I think there are two big but conflicting issues here. On the one hand, Gaetz demonstrated once again that Republicans find it difficult to unify and act with one voice. I say “Gaetz demonstrated,” but was the lack of unity entirely his fault? He was not the speaker; Kevin McCarthy was. Ask yourself this: would the Democrats have behaved with such abandon while Nancy Pelosi was speaker? The answer is no. 

On the other hand, Gaetz, for all his melodrama, called attention to some big problems with the way the Congress has been conducting itself. The House is the place where spending is decided upon. The US is currently staggering under a $33 trillion debt. Spending is out of control. Oversight is as illusory as our southern border. Yet the House proceeds along its merry way perpetuating a “business-as-usual” that is no more sustainable than that “rules-based-international-order” people keep invoking as a mantra. 

It is interesting that the House has appointed Representative Patrick McHenry, a McCarthy ally,  as speaker pro tempore. His powers are pretty much limited to declaring the House in recess and entertaining nominations for the speakership. But he has managed to accomplish an outstanding janitorial task that McCarthy was too delicate or too craven to perform. He ousted Nancy Pelosi from her plush Capitol office so he could occupy it. A symbolic gesture, true, but gratifying nonetheless.  

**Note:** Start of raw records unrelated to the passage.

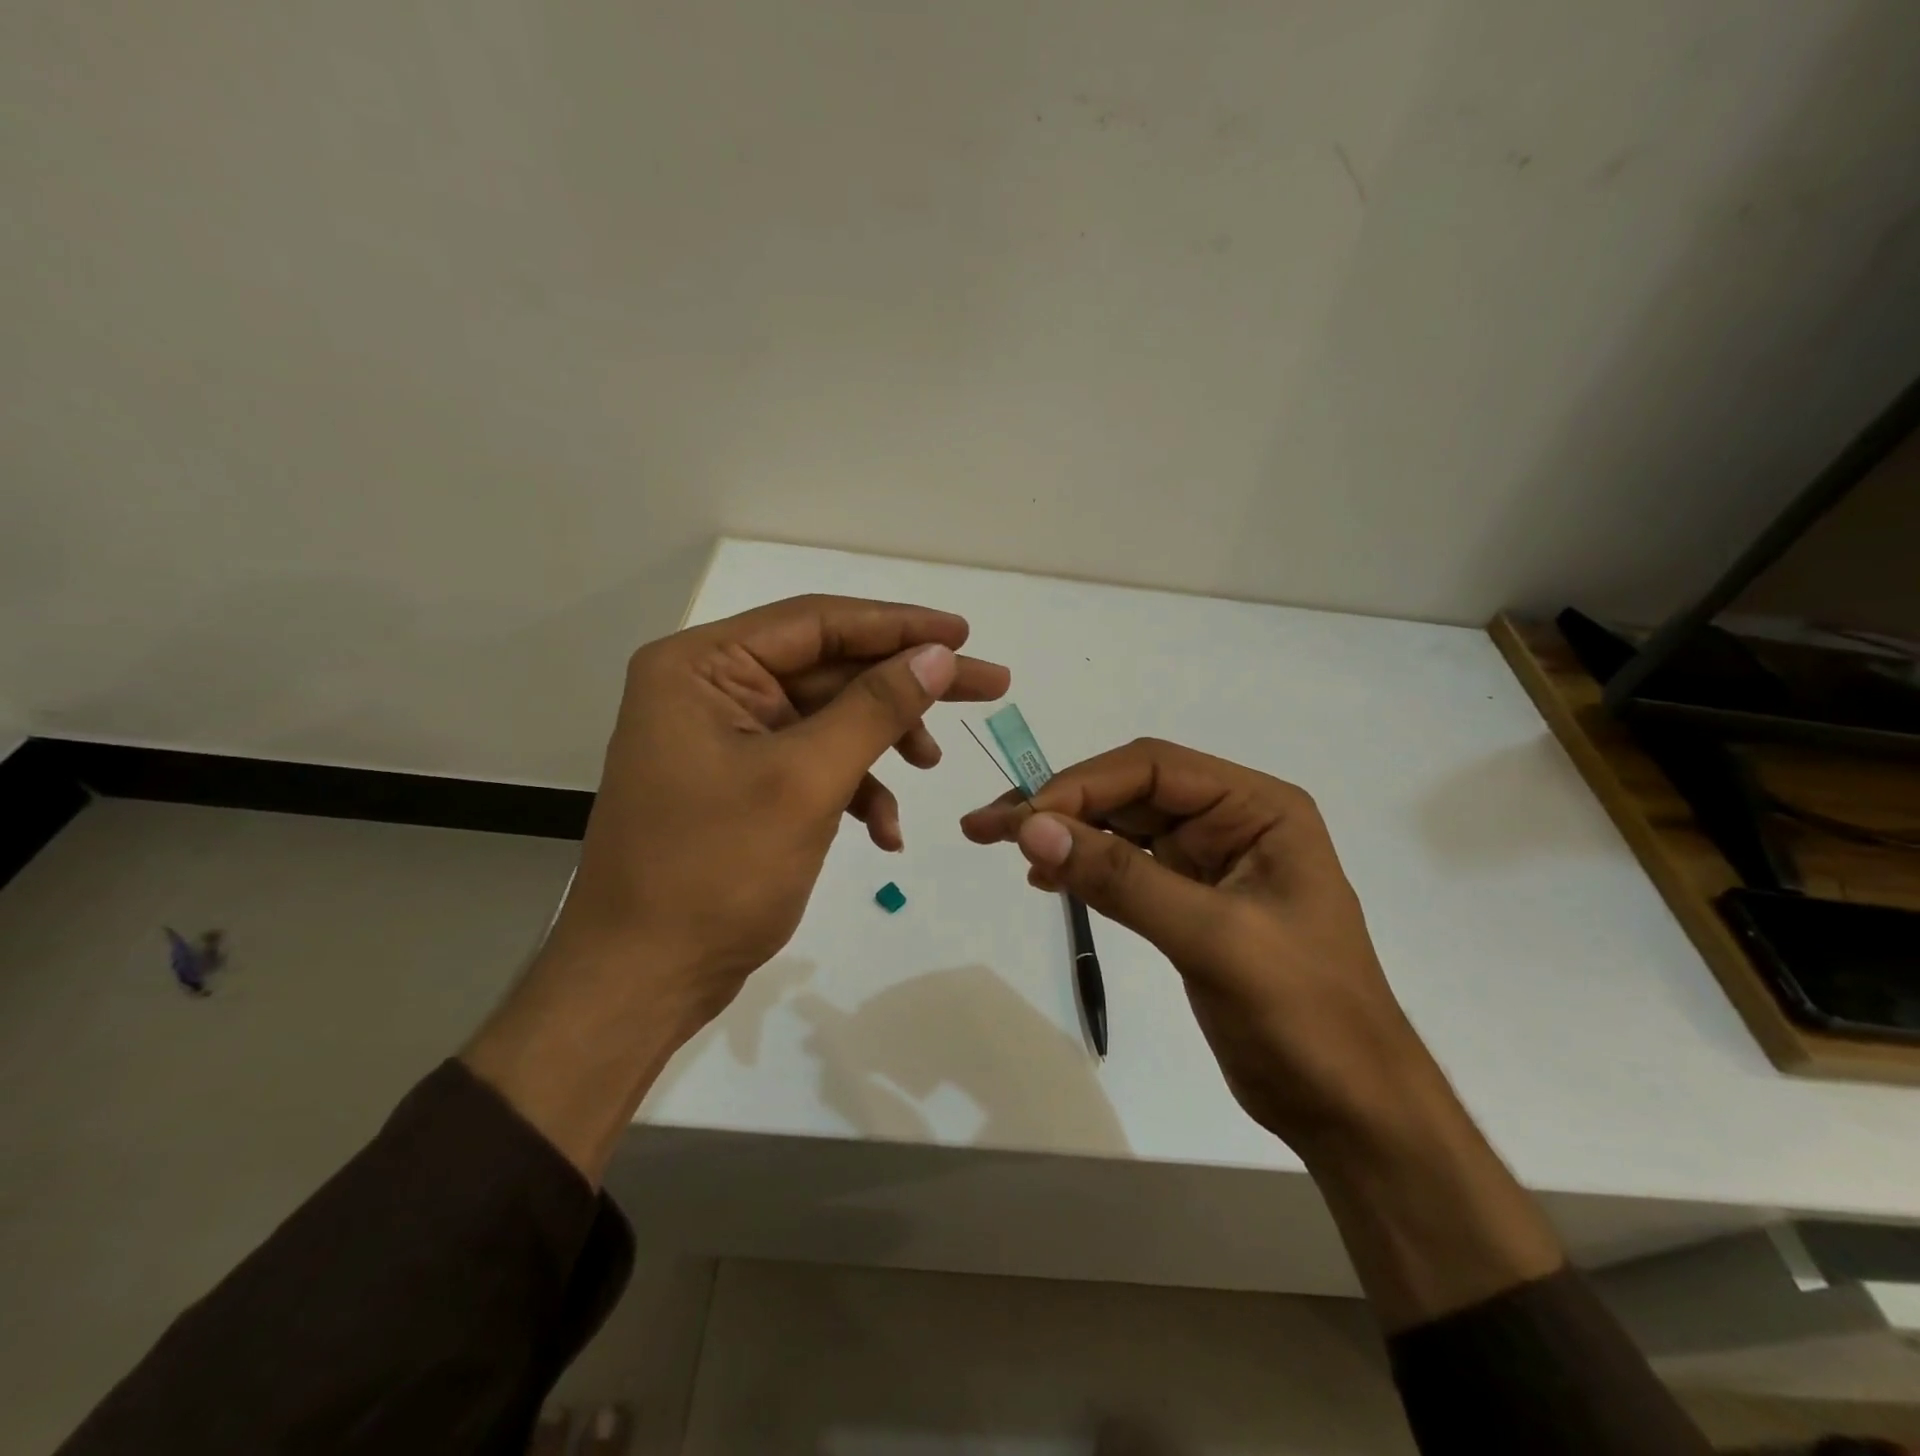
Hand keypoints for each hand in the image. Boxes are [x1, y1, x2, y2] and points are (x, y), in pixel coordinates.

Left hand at [468, 594, 1009, 1179]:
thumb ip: (875, 708)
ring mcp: (725, 738)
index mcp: (702, 667)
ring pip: (828, 717)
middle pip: (829, 668)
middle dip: (904, 687)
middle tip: (987, 686)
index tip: (964, 635)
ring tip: (930, 767)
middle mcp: (709, 689)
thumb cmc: (715, 872)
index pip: (817, 623)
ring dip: (882, 742)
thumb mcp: (806, 781)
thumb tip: (937, 656)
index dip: (897, 625)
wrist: (644, 979)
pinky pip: (812, 763)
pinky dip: (855, 788)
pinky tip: (884, 831)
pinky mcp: (742, 782)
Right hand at [960, 738, 1419, 1150]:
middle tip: (985, 827)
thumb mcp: (1213, 939)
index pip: (1153, 767)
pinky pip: (1126, 868)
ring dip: (1064, 833)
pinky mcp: (1191, 903)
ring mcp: (1211, 862)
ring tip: (999, 846)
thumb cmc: (1306, 1018)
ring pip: (1122, 828)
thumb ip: (1121, 879)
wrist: (1352, 1112)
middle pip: (1130, 792)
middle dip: (1060, 805)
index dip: (1081, 784)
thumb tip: (1032, 829)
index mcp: (1257, 808)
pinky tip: (1048, 878)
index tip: (1021, 821)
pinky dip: (1084, 867)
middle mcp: (1233, 821)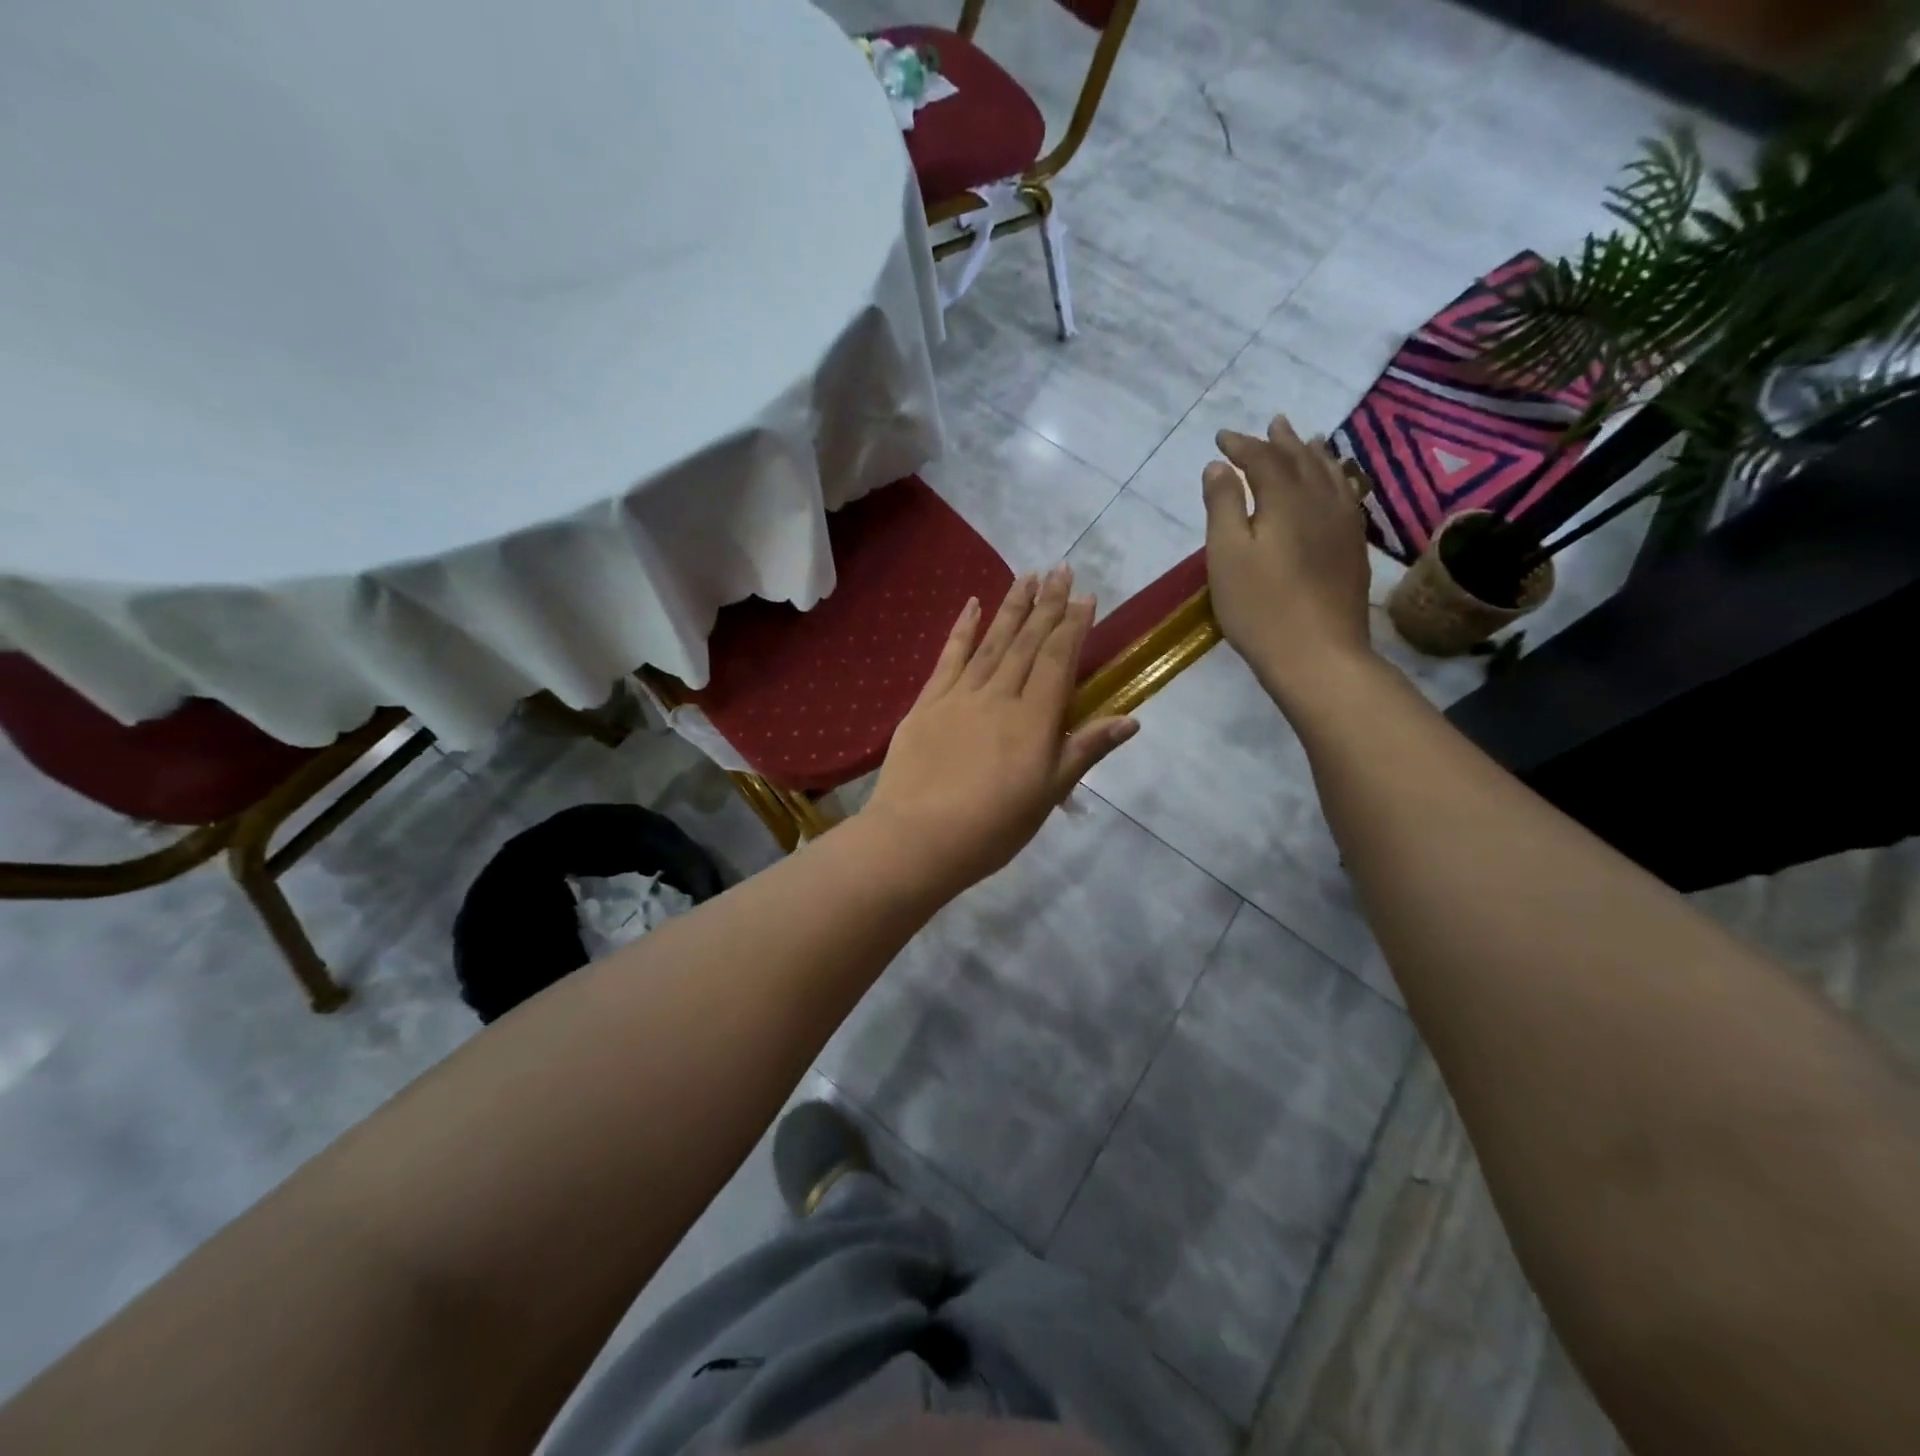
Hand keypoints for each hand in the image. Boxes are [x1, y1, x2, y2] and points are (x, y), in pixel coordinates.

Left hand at [860, 566, 1137, 892]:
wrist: (918, 838)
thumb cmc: (992, 828)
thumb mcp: (1048, 795)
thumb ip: (1085, 750)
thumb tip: (1130, 718)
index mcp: (1034, 719)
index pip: (1059, 660)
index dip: (1073, 626)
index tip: (1084, 596)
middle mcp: (1000, 696)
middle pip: (1028, 642)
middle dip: (1046, 604)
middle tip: (1059, 568)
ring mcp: (960, 695)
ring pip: (992, 642)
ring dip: (1011, 607)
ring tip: (1026, 575)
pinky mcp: (927, 703)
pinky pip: (949, 657)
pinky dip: (963, 629)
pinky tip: (972, 604)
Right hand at [1203, 415, 1372, 697]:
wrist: (1318, 654)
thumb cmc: (1260, 607)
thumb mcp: (1226, 555)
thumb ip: (1223, 506)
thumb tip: (1219, 466)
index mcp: (1286, 500)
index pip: (1264, 459)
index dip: (1243, 445)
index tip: (1222, 438)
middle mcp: (1321, 502)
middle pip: (1302, 460)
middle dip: (1282, 442)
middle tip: (1272, 423)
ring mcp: (1344, 525)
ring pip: (1331, 476)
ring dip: (1314, 455)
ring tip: (1308, 440)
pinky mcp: (1354, 550)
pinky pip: (1347, 497)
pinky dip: (1337, 480)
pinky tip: (1336, 486)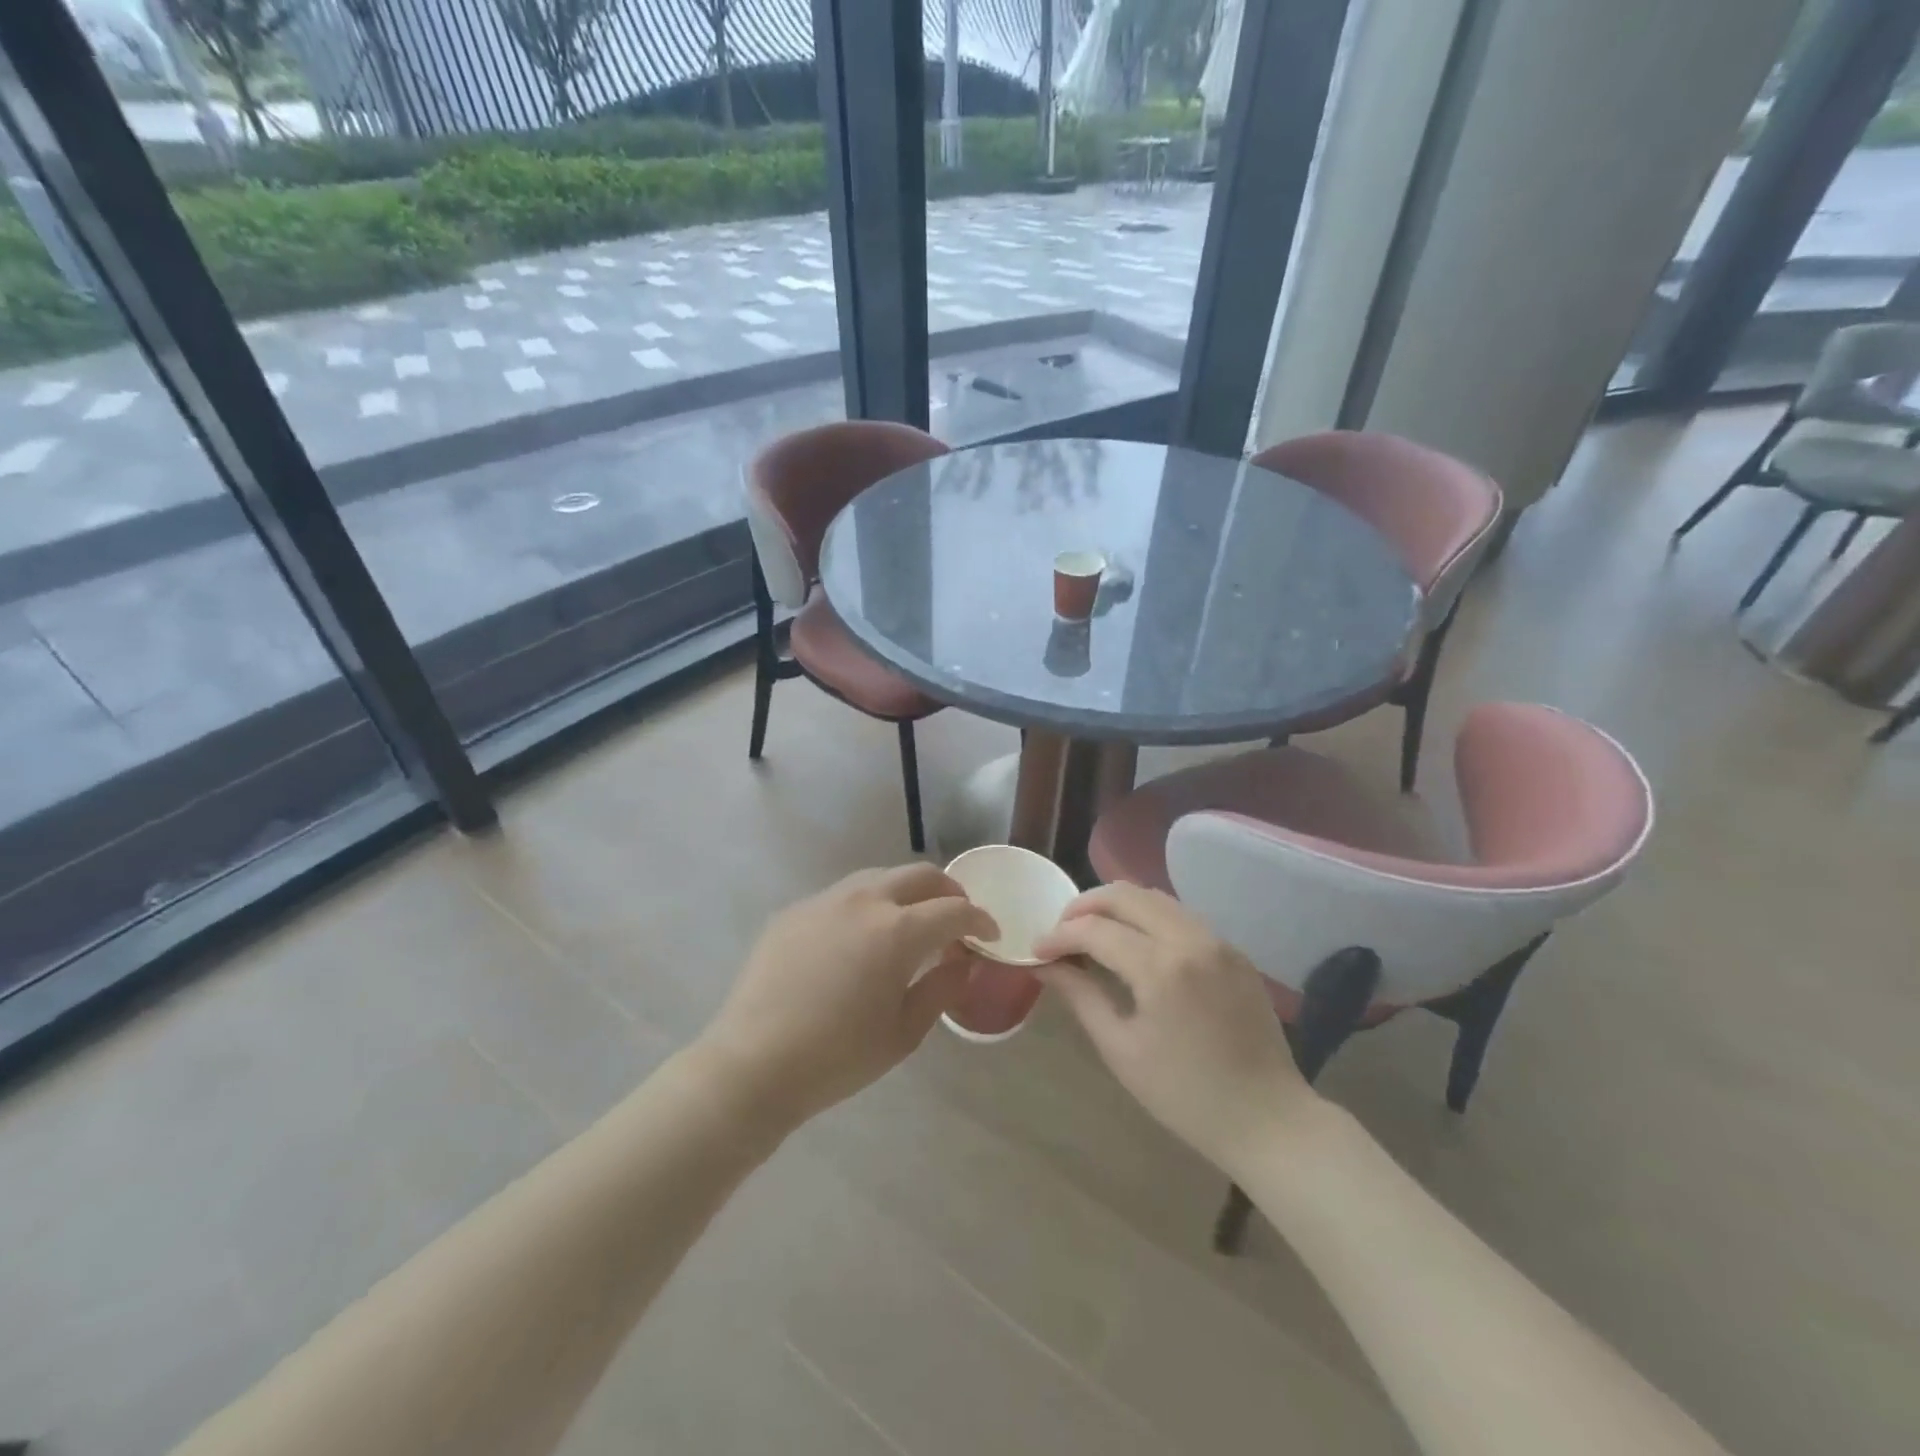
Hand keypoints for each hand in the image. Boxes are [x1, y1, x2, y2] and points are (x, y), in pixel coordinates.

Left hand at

It will be a while before the dust settles from this (to use Karl Marx’s evocative term) “plastic moment.” Matt Gaetz’s assault will probably not be good for House Republicans. By challenging their complacency, Gaetz may also undermine their authority. That is why Newt Gingrich, among others, was so exercised. 

The question is, though, whether the Republican status quo is beneficent or just a repackaged, lower-temperature version of what the Democrats have on offer: incontinent spending, foreign adventurism and capitulation to transnational globalist corporatism.  

Matt Gaetz may have sown the wind. I do not think we’ll know for sure about the whirlwind until November 2024.